SELECTED EXCERPT:
▽

Example 1: Math Problem Solving¶

python test_chat.py --model_path <checkpoint-path>

Example interaction:

[You] If a triangle has sides 3, 4, and 5, what is its area?

[Assistant] <think>
This is a right triangle since 3² + 4² = 9 + 16 = 25 = 5².
For a right triangle, the area is (1/2) × base × height.
Using the two perpendicular sides: Area = (1/2) × 3 × 4 = 6
</think>

The area of the triangle is 6 square units.

Example 2: Geometry Recognition¶

python test_chat.py --model_path <checkpoint-path>

Example interaction:

[You] /image <geometry-image-path>
✓ Image loaded: <geometry-image-path>

[You] Solve the geometry problem shown in this image.

[Assistant] <think>
Looking at the diagram, I can see a triangle ABC with...
[detailed reasoning process]
</think>

The answer is [solution].

Example 3: Batch Performance Testing¶

Create test file test_questions.json:

[
  {
    "query": "Find the area of triangle with base 6 and height 8.",
    "expected": "24"

△

(Spatial reasoning records)
▽

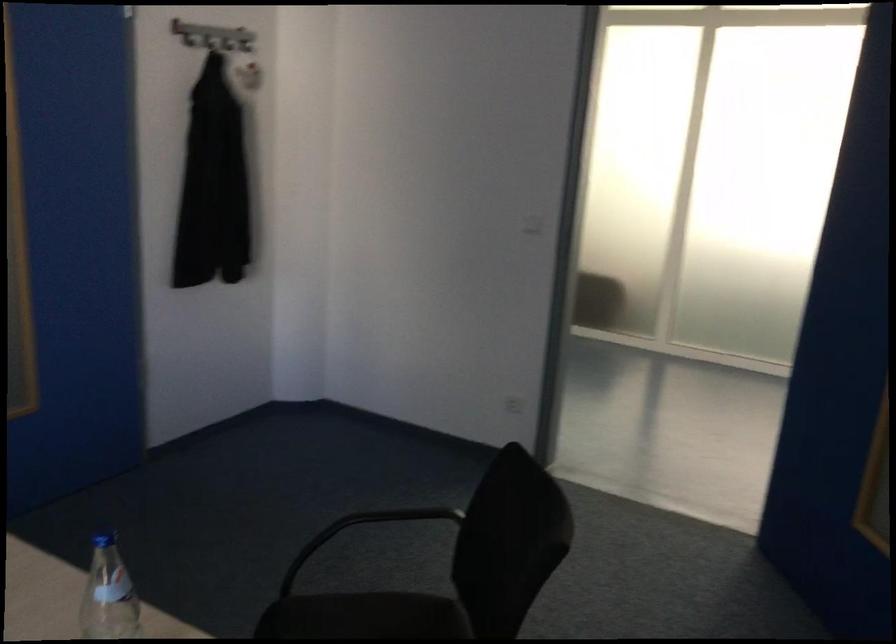
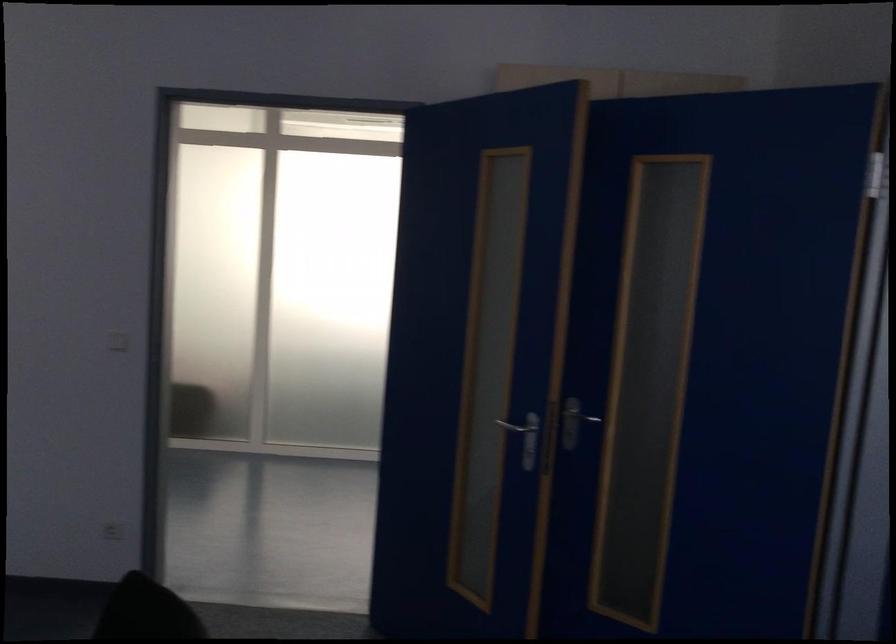
Question: Which direction would the cameraman need to move to produce the second image? Reply with the corresponding letter.

Choices:
 (A) Left
 (B) Right
 (C) Forward
 (D) Backward

Answer: (D)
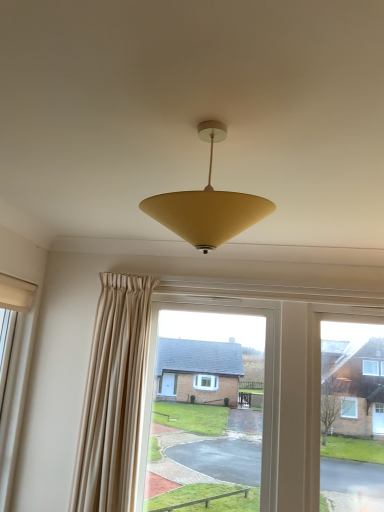
Question: Does white matte window at left have a greater height compared to matte yellow cone at center?

Choices:
 (A) yes
 (B) no

Answer: (A)

Question: Can you confirm if white matte window at left is shorter than matte yellow cone at center?

Choices:
 (A) yes
 (B) no

Answer: (B)

Question: Considering the relative sizes of white matte window at left and matte yellow cone at center in the image provided, is white matte window at left wider than matte yellow cone at center?

Choices:
 (A) no
 (B) yes

Answer: (A)

Question: Is white matte window at left facing away from matte yellow cone at center?

Choices:
 (A) no
 (B) yes

Answer: (A)

Question: Is white matte window at left to the left of matte yellow cone at center from the viewer's perspective?

Choices:
 (A) yes
 (B) no

Answer: (A)

Question: Is white matte window at left surrounding matte yellow cone at center?

Choices:
 (A) yes
 (B) no

Answer: (B)

Question: Does matte yellow cone at center appear on the left side of white matte window at left?

Choices:
 (A) no
 (B) yes

Answer: (A)

Question: Considering the relative sizes of matte yellow cone at center and white matte window at left in the image provided, is matte yellow cone at center taller than white matte window at left?

Choices:
 (A) no
 (B) yes

Answer: (A)

Question: Is the surface of matte yellow cone at center in direct contact with white matte window at left?

Choices:
 (A) yes
 (B) no

Answer: (B)

Question: Are matte yellow cone at center and white matte window at left far apart?

Choices:
 (A) no
 (B) yes

Answer: (B)

Question: Is white matte window at left completely or partially inside matte yellow cone at center?

Choices:
 (A) no
 (B) yes

Answer: (A)

Question: From the image's perspective, does matte yellow cone at center appear lower than white matte window at left?

Choices:
 (A) yes
 (B) no

Answer: (B)

Question: Is matte yellow cone at center inside or outside of white matte window at left?

Choices:
 (A) outside
 (B) inside

Answer: (A)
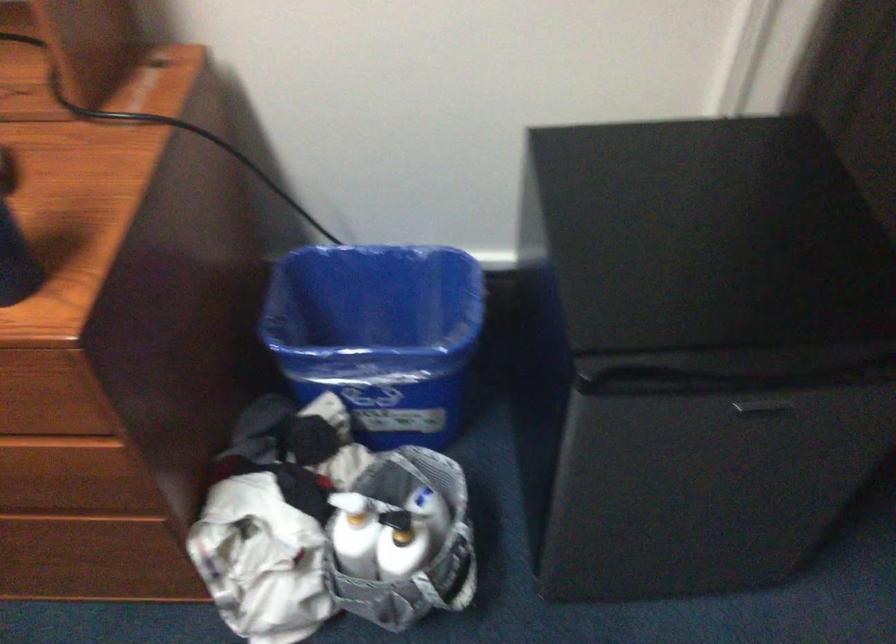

△

DIRECTION A: Translate this sentence from the test_chat.py examples into Spanish: "The area of the triangle is 6 square units."
DIRECTION B: Count the lines of the rows that contain the word "appear", and give only the number.
The text and the rows were taken from unrelated sources.

PROBLEM SOLUTION A: El área del triángulo es de 6 unidades cuadradas.

PROBLEM SOLUTION B: 2